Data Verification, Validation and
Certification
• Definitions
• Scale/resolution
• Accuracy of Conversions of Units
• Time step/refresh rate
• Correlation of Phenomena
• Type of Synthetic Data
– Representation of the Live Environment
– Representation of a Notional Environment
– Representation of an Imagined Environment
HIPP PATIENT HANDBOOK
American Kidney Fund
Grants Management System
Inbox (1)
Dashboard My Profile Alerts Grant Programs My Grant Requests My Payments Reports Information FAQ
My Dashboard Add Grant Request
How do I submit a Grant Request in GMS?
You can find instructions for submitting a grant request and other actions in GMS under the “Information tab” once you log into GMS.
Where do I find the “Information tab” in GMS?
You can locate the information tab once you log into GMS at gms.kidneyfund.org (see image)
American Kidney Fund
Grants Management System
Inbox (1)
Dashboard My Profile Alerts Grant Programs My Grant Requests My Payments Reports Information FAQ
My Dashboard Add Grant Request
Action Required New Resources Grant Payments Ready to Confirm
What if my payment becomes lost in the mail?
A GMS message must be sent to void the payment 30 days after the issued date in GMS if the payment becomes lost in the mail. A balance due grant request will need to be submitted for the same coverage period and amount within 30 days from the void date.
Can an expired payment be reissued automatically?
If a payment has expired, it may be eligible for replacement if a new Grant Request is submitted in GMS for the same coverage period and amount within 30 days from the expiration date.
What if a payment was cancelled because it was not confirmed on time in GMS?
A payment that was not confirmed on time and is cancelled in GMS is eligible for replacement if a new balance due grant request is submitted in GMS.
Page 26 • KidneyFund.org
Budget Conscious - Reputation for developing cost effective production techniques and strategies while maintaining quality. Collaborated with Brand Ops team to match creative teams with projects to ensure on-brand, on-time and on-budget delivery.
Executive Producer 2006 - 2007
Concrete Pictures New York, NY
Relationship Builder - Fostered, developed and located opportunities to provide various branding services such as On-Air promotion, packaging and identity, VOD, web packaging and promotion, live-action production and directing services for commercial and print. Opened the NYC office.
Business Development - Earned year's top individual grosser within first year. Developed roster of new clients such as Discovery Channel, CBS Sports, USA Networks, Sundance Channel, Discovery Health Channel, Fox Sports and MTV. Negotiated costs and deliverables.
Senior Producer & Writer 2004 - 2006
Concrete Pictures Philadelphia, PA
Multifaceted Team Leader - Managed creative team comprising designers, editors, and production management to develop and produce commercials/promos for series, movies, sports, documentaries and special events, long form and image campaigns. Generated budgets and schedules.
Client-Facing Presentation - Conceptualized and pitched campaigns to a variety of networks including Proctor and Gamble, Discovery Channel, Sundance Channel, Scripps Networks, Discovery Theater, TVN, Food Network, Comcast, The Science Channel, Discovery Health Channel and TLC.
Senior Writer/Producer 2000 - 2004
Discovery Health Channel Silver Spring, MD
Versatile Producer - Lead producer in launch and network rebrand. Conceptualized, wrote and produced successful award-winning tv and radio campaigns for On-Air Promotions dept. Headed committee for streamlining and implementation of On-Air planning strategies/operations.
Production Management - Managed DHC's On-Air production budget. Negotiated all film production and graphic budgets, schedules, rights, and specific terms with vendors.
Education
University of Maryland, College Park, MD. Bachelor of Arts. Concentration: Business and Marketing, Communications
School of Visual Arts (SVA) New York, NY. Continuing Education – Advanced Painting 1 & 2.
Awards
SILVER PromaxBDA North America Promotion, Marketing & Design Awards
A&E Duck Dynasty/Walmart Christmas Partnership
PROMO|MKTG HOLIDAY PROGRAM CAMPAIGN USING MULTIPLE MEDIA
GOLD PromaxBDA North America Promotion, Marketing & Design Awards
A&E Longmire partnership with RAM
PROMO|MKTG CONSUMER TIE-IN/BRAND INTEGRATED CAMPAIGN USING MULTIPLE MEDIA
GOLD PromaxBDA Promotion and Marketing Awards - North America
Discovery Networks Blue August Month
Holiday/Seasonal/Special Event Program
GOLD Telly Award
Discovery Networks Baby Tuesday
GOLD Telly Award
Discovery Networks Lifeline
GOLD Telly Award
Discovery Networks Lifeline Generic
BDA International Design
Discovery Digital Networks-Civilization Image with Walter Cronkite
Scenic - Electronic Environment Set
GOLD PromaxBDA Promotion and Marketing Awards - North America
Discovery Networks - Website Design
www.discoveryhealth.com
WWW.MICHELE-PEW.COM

- **WHAT YOU NEED TO DO**:
In full and word for word, repeat the records.

- **TASK OUTPUT**:
Data Verification, Validation and
Certification
• Definitions
• Scale/resolution
• Accuracy of Conversions of Units
• Time step/refresh rate
• Correlation of Phenomena
• Type of Synthetic Data
– Representation of the Live Environment
– Representation of a Notional Environment
– Representation of an Imagined Environment
HIPP PATIENT HANDBOOK
American Kidney Fund
Grants Management System
Inbox (1)
Dashboard My Profile Alerts Grant Programs My Grant Requests My Payments Reports Information FAQ
My Dashboard Add Grant Request
How do I submit a Grant Request in GMS?
You can find instructions for submitting a grant request and other actions in GMS under the “Information tab” once you log into GMS.
Where do I find the “Information tab” in GMS?
You can locate the information tab once you log into GMS at gms.kidneyfund.org (see image)
American Kidney Fund
Grants Management System
Inbox (1)
Dashboard My Profile Alerts Grant Programs My Grant Requests My Payments Reports Information FAQ
My Dashboard Add Grant Request
Action Required New Resources Grant Payments Ready to Confirm
What if my payment becomes lost in the mail?
A GMS message must be sent to void the payment 30 days after the issued date in GMS if the payment becomes lost in the mail. A balance due grant request will need to be submitted for the same coverage period and amount within 30 days from the void date.
Can an expired payment be reissued automatically?
If a payment has expired, it may be eligible for replacement if a new Grant Request is submitted in GMS for the same coverage period and amount within 30 days from the expiration date.
What if a payment was cancelled because it was not confirmed on time in GMS?
A payment that was not confirmed on time and is cancelled in GMS is eligible for replacement if a new balance due grant request is submitted in GMS.
Page 26 • KidneyFund.org
Budget Conscious - Reputation for developing cost effective production techniques and strategies while maintaining quality. Collaborated with Brand Ops team to match creative teams with projects to ensure on-brand, on-time and on-budget delivery.
Executive Producer 2006 - 2007
Concrete Pictures New York, NY
Relationship Builder - Fostered, developed and located opportunities to provide various branding services such as On-Air promotion, packaging and identity, VOD, web packaging and promotion, live-action production and directing services for commercial and print. Opened the NYC office.
Business Development - Earned year's top individual grosser within first year. Developed roster of new clients such as Discovery Channel, CBS Sports, USA Networks, Sundance Channel, Discovery Health Channel, Fox Sports and MTV. Negotiated costs and deliverables.
Senior Producer & Writer 2004 - 2006
Concrete Pictures Philadelphia, PA
Multifaceted Team Leader - Managed creative team comprising designers, editors, and production management to develop and produce commercials/promos for series, movies, sports, documentaries and special events, long form and image campaigns. Generated budgets and schedules.
Client-Facing Presentation - Conceptualized and pitched campaigns to a variety of networks including Proctor and Gamble, Discovery Channel, Sundance Channel, Scripps Networks, Discovery Theater, TVN, Food Network, Comcast, The Science Channel, Discovery Health Channel and TLC.
Senior Writer/Producer 2000 - 2004
Discovery Health Channel Silver Spring, MD
Versatile Producer - Lead producer in launch and network rebrand. Conceptualized, wrote and produced successful award-winning tv and radio campaigns for On-Air Promotions dept. Headed committee for streamlining and implementation of On-Air planning strategies/operations.
Production Management - Managed DHC's On-Air production budget. Negotiated all film production and graphic budgets, schedules, rights, and specific terms with vendors.
Education
University of Maryland, College Park, MD. Bachelor of Arts. Concentration: Business and Marketing, Communications
School of Visual Arts (SVA) New York, NY. Continuing Education – Advanced Painting 1 & 2.
Awards
SILVER PromaxBDA North America Promotion, Marketing & Design Awards
A&E Duck Dynasty/Walmart Christmas Partnership
PROMO|MKTG HOLIDAY PROGRAM CAMPAIGN USING MULTIPLE MEDIA
GOLD PromaxBDA North America Promotion, Marketing & Design Awards
A&E Longmire partnership with RAM
PROMO|MKTG CONSUMER TIE-IN/BRAND INTEGRATED CAMPAIGN USING MULTIPLE MEDIA
GOLD PromaxBDA Promotion and Marketing Awards - North America
Discovery Networks Blue August Month
Holiday/Seasonal/Special Event Program
GOLD Telly Award
Discovery Networks Baby Tuesday
GOLD Telly Award
Discovery Networks Lifeline
GOLD Telly Award
Discovery Networks Lifeline Generic
BDA International Design
Discovery Digital Networks-Civilization Image with Walter Cronkite
Scenic - Electronic Environment Set
GOLD PromaxBDA Promotion and Marketing Awards - North America
Discovery Networks - Website Design
www.discoveryhealth.com
WWW.MICHELE-PEW.COM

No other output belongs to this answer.